----- Extrait fourni

Fourniture de services d’investissement :

Les plates-formes de crowdfunding, en tant qu’intermédiaires entre le porteur de projet en recherche de financement et l’investisseur sont susceptibles de fournir un ou plusieurs services d’investissement portant sur des instruments financiers. A ce titre, elles doivent être agréées en tant que prestataire de services d’investissement (PSI) ou être mandatées en tant qu’agent lié par un PSI.

La fourniture de conseils en investissements financiers est également possible de la part de personnes bénéficiant du statut de conseiller en investissements financiers (CIF).

Les services d’investissement susceptibles d’être fournis :

– Le placement non garanti,

– La réception-transmission d’ordres pour le compte de tiers (RTO),

– L’exécution d’ordres pour le compte de tiers,

– L’exploitation d’un système multilatéral de négociation,

– Le conseil en investissement.

Les prestataires habilités à fournir des services d’investissement :

Si elle fournit à titre de profession habituelle un service d’investissement, la plate-forme de crowdfunding doit être agréée en qualité de PSI ou être habilitée en tant qu’agent lié ou conseiller en investissements financiers.

Le statut de prestataire de services d’investissement (PSI) :

Cette habilitation résulte soit de l’obtention d’un agrément d’entreprise d’investissement (ou d’établissement de crédit prestataire de services d’investissement) délivré par l’ACP, soit de la réalisation des formalités du passeport européen pour une entreprise d’investissement (ou un établissement de crédit) agréé dans un autre État partie à l’accord sur l’Espace économique européen.

L’obtention de l’agrément d’entreprise d’investissement est notamment subordonnée à la constitution d’un capital fixé à :

– 125 000 euros (ou 50 000 euros lorsque le prestataire ne détient pas de fonds appartenant à la clientèle) pour les services de RTO, d’exécution d’ordres pour le compte de tiers et de CIF,

– 730 000 euros pour les services de placement non garanti et d’exploitation d’un SMN.

Le statut d’agent lié :

Il peux fournir des services de RTO, de conseil en investissement et de placement non garanti mais ne doit agir en vertu d’un mandat exclusif d’un prestataire de services d’investissement.

----------

• [Questions]:
• A. Citez le passage de l'extrait consacré au crowdfunding qui va de « Les plates-formes de » jusqu'à « par un PSI. » inclus.
• B. Répondez, s'il vous plaît, aux questions suivantes sur l'extrait consacré au crowdfunding :
(i) Quel capital est exigé pour les services de placement non garanti et d'exploitation d'un SMN ?
(ii) Quelle autorité délivre l'agrément d'entreprise d'investissement ?
(iii) De quel statut doivent bénéficier les personnes qui fournissent des conseils en investissements financiers ?
Les enregistrements proviennent d'une source différente.

----- Données extraites

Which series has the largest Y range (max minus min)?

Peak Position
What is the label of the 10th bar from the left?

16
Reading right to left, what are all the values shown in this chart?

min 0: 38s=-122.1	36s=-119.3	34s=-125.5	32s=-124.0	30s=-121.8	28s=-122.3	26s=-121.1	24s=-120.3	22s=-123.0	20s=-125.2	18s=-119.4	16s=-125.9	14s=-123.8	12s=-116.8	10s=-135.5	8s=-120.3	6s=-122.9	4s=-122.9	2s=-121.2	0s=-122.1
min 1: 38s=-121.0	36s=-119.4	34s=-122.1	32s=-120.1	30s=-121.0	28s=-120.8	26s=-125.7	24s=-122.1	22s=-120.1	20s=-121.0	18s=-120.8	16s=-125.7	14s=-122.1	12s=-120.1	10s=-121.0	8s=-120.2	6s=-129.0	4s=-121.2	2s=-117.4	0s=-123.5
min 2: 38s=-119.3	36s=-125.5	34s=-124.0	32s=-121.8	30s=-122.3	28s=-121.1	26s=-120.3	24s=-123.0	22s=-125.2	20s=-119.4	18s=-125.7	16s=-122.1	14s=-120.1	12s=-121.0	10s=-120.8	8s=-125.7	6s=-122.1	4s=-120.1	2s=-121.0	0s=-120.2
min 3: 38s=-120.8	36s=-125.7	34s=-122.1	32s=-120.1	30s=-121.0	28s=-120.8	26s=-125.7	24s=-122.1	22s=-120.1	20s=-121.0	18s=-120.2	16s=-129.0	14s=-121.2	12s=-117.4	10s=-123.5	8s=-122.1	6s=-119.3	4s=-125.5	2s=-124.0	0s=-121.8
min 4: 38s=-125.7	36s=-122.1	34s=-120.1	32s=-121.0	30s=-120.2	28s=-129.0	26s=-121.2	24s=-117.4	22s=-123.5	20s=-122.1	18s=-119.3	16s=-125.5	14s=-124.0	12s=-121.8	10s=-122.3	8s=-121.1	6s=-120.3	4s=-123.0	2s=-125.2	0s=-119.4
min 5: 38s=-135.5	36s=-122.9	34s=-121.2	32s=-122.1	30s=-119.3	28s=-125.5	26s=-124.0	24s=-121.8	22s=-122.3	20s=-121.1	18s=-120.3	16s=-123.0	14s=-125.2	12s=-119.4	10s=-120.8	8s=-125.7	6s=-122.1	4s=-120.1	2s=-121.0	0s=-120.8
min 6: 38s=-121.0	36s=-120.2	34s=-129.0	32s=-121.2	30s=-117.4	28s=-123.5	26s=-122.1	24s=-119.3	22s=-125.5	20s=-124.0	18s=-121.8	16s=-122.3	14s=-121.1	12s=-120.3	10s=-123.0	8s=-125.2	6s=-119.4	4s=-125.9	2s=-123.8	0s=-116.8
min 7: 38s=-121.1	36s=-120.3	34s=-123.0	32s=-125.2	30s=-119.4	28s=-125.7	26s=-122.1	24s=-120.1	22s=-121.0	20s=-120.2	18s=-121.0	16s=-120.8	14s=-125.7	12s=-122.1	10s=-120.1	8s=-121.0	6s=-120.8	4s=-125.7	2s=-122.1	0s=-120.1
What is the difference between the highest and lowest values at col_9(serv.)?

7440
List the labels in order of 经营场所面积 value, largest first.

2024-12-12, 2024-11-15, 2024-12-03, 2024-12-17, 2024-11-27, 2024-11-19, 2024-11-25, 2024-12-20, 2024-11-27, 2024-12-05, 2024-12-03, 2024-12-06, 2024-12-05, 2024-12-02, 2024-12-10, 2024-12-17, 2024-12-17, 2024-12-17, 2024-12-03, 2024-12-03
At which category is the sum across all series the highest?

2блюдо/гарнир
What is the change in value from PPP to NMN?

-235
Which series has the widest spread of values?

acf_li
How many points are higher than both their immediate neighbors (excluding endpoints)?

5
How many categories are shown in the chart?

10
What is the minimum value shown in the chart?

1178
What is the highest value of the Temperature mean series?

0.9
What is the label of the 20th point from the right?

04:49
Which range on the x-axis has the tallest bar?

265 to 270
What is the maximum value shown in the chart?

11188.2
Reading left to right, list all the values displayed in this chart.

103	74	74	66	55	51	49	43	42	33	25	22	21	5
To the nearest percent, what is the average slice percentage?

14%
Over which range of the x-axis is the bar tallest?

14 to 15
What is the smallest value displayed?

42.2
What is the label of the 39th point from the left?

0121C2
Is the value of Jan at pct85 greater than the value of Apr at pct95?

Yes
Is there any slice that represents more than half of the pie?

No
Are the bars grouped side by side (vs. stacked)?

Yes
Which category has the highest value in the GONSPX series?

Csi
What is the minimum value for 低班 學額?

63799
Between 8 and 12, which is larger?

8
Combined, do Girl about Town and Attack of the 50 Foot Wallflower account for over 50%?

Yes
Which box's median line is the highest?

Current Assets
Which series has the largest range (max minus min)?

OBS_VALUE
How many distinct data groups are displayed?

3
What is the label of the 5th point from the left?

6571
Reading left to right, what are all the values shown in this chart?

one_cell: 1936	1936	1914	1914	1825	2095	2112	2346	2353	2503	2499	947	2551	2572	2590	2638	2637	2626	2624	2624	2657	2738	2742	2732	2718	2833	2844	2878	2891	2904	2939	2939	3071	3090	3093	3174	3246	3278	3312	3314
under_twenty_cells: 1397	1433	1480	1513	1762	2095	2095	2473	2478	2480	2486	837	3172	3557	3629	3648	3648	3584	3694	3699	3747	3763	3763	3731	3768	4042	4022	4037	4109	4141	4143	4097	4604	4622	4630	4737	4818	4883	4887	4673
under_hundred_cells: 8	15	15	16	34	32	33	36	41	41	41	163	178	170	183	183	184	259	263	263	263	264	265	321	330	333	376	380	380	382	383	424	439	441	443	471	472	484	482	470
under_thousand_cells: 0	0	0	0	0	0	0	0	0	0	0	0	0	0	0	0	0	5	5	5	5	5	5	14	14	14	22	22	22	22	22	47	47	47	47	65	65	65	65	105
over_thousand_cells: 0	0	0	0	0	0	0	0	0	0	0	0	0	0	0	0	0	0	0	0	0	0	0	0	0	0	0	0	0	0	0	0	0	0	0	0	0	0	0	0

----------

• [Réponses dans l'ordre]:
• A.
Les plates-formes de crowdfunding, en tant qu’intermédiaires entre le porteur de projet en recherche de financement et l’investisseur sont susceptibles de fournir un ou plusieurs services d’investissement portant sur des instruments financiers. A ce titre, elles doivent être agréées en tant que prestataire de services d’investissement (PSI) ou être mandatées en tant qu’agent lié par un PSI.

• B.
(i) 730 000 euros.
(ii) L'ACP.
(iii) Du statut de conseiller en investissements financiers (CIF).